Module[{f, L}, L = f[];
Do[L
As to version 8: I tried 100,000 random strings of various lengths and didn't find anything out of the ordinary.
chars = StringCases[CharacterRange["A", "z"], WordCharacter] //Flatten;
res = Table[
ToExpression[
StringReplace[
"First[AbsoluteTiming[Module[{weirdness,L},L=weirdness[];\
\[IndentingNewLine]Do[L=weirdness[L,i],{i,10^4}]]]]",
"weirdness" ->
StringJoin[
RandomChoice[chars, RandomInteger[{1, 20}]]]]], {100000}];
What causes this? Is it a hashing problem?
Yes, more or less.
Is it fixed in Version 8?
Yes (also more or less). That is to say, it is not possible to fix in any "complete" sense. But the most common cases are much better handled.
Is there a way to know what symbol names cause a slowdown, other than testing?

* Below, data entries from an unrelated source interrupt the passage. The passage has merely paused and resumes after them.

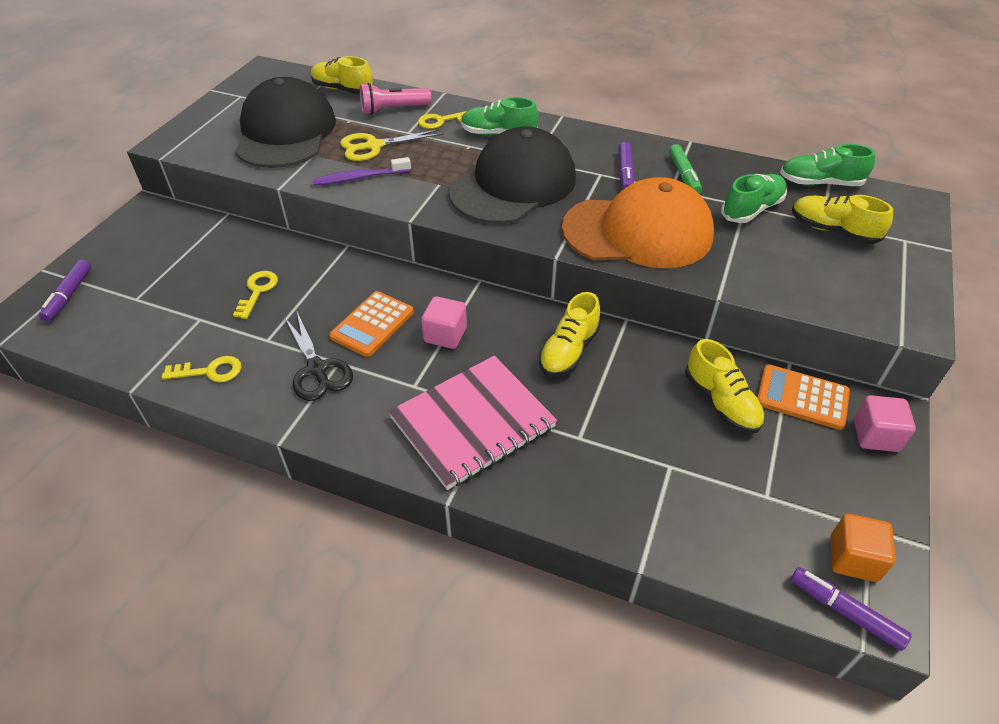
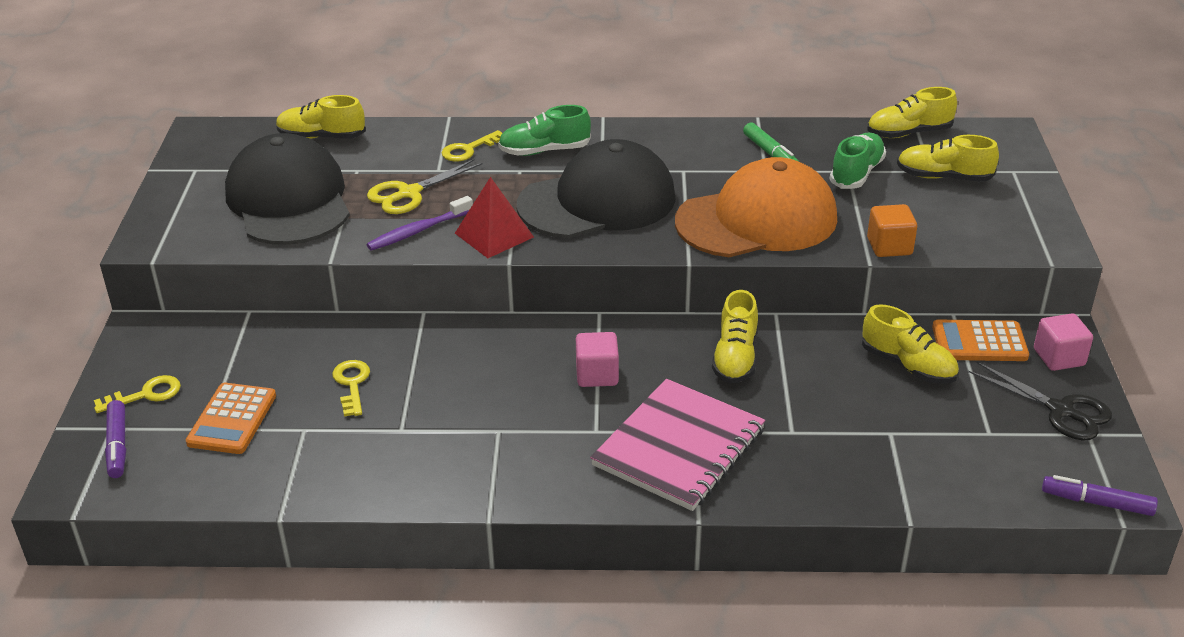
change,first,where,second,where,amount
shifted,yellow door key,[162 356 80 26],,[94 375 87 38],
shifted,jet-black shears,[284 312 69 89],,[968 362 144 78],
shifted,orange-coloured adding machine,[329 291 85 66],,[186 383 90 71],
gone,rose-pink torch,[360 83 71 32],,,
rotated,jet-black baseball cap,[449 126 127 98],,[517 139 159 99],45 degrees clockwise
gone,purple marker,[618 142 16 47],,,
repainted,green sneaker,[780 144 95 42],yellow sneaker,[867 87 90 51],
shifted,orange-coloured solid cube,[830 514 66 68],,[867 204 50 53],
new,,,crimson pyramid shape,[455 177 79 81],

No way of which I am aware.
In version 7 there is an earlier fix of a similar nature to the one in version 8. It was off by default (we'd not had adequate time to test it when we shipped, and it did not get turned on for version 7.0.1). It can be accessed as follows.
SetSystemOptions["NeedNotReevaluateOptions"->{"UseSymbolLists"->True}];
This brings your example back to the realm of the reasonable.

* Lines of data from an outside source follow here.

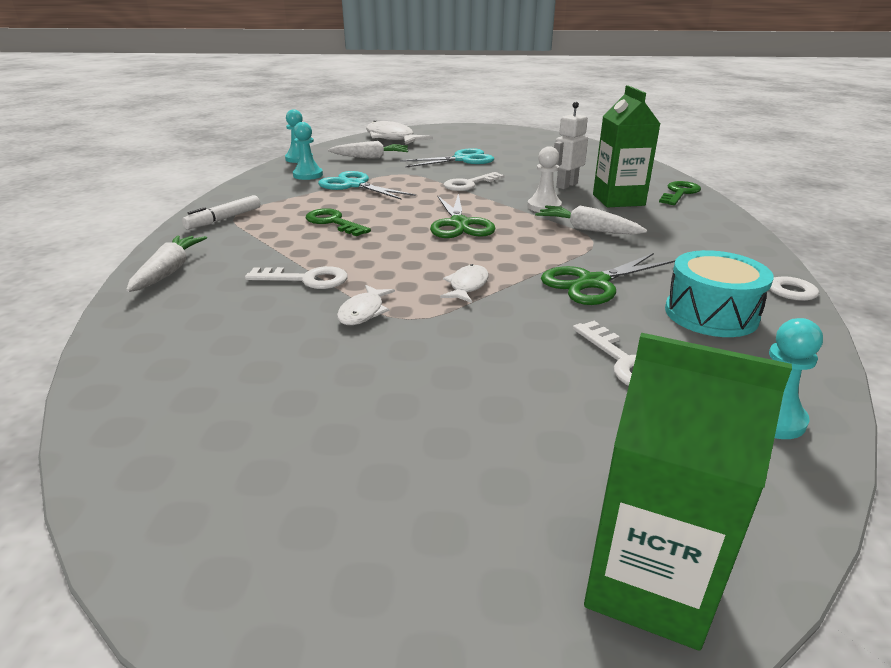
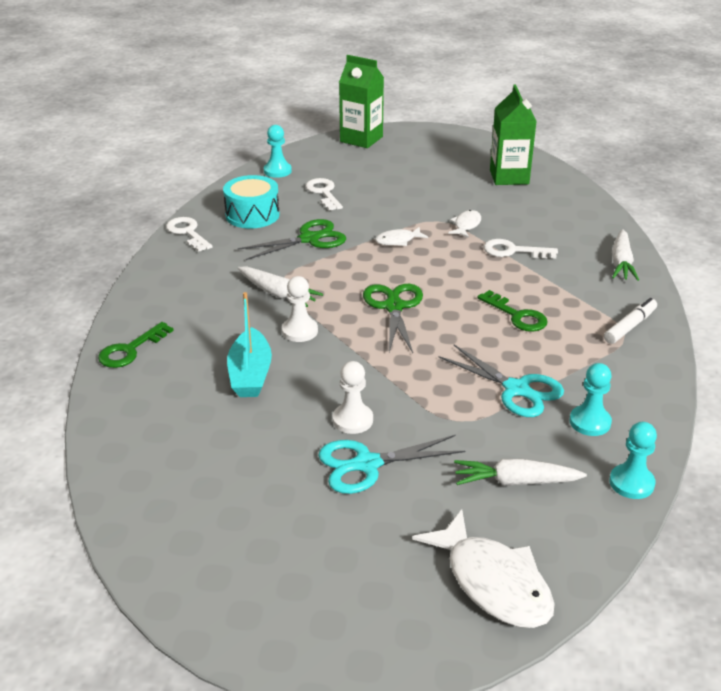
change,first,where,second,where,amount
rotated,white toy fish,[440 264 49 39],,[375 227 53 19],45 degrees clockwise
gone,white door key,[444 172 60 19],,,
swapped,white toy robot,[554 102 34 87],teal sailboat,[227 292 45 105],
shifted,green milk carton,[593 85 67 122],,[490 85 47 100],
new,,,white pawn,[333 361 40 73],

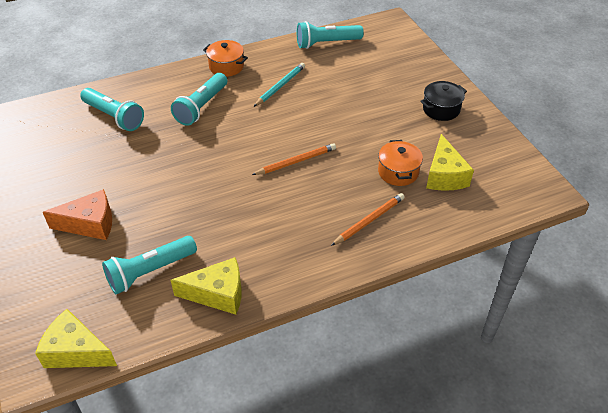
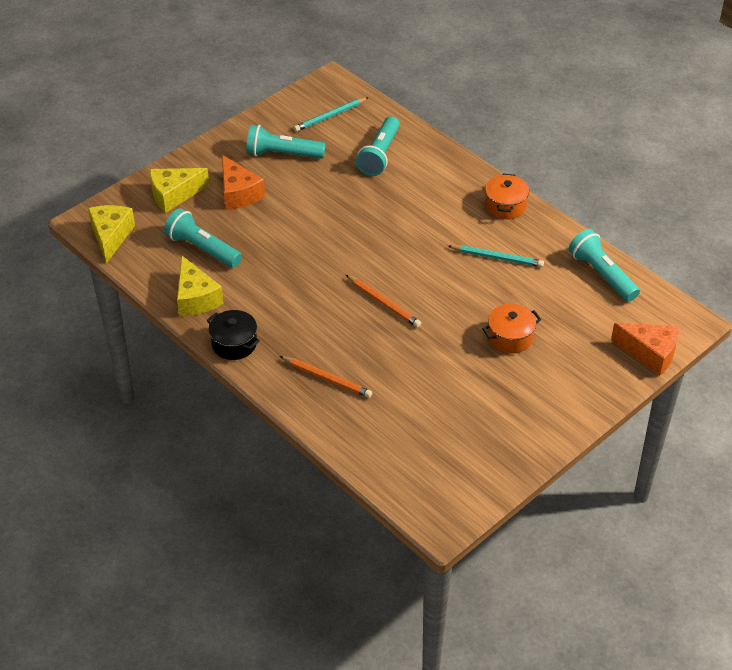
change,first,where,second,where,amount
shifted,teal torch,[171 73 56 53],,[246 125 80 34],
shifted,orange-coloured cooking pot,[378 140 45 46],,[482 304 59 50],
shifted,jet-black cooking pot,[420 81 47 40],,[207 310 53 50],
shifted,yellow cheese wedge,[426 134 48 57],,[150 168 59 45],
new,,,teal wooden pencil,[294 97 75 35],
new,,,orange-coloured cheese wedge,[611 323 68 53],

Module[{weirdness, L}, L = weirdness[];
Do[L = weirdness[L, i], {i, 10^4}]] // Timing
Out[8]= {0.020997, Null}
---edit---
I can explain the optimization involved here in slightly more detail. First recall that Mathematica emulates "infinite evaluation", that is, expressions keep evaluating until they no longer change. This can be costly and hence requires careful short circuit optimizations to forestall it when possible.
A mechanism we use is a variant of hashing, that serves to indicate that symbols on which an expression might depend are unchanged and hence that expression is unchanged. It is here that collisions might occur, thus necessitating more work.

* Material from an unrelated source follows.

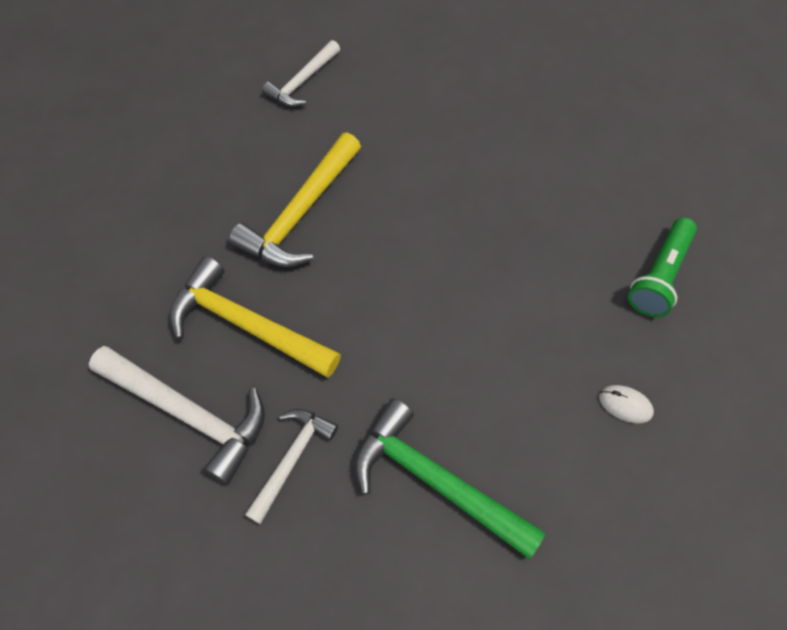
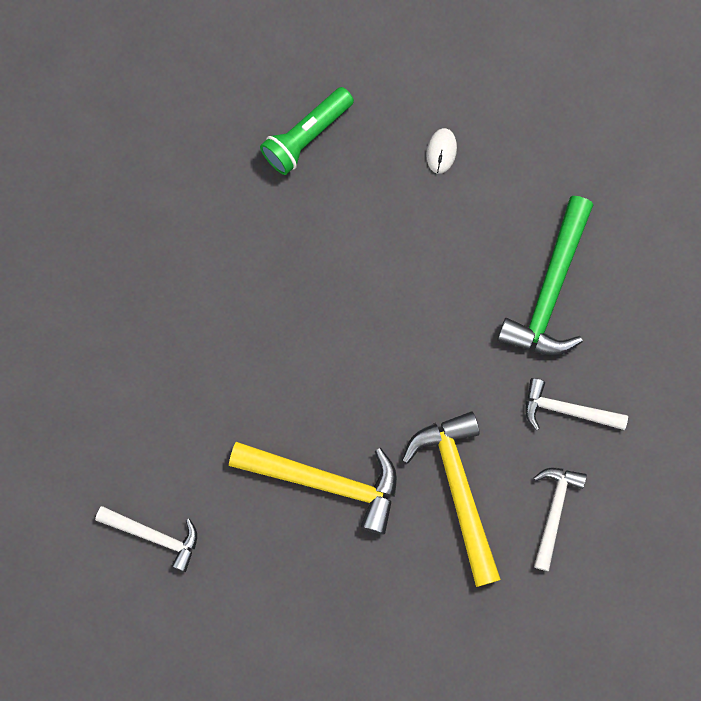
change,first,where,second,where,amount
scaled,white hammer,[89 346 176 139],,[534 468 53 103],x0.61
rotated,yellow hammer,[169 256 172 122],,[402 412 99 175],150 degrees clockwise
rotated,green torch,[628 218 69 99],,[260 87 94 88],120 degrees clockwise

In a bad case, the Mathematica kernel might need to walk the entire expression in order to determine that it is unchanged. This walk can be as costly as reevaluation. An optimization, new to version 7 (noted above), is to record explicitly, for some types of expression, those symbols upon which it depends. Then the reevaluation check can be shortened by simply checking that none of these symbols has been changed since the last time the expression was evaluated.
The implementation details are a bit involved (and also a bit proprietary, though perhaps not so hard to guess). But that, in brief, is what is going on under the hood. Earlier versions sometimes did significant expression traversal just to discover that the expression needed no reevaluation. This can still happen, but it is a much more rare event now.
---end edit---
Daniel Lichtblau Wolfram Research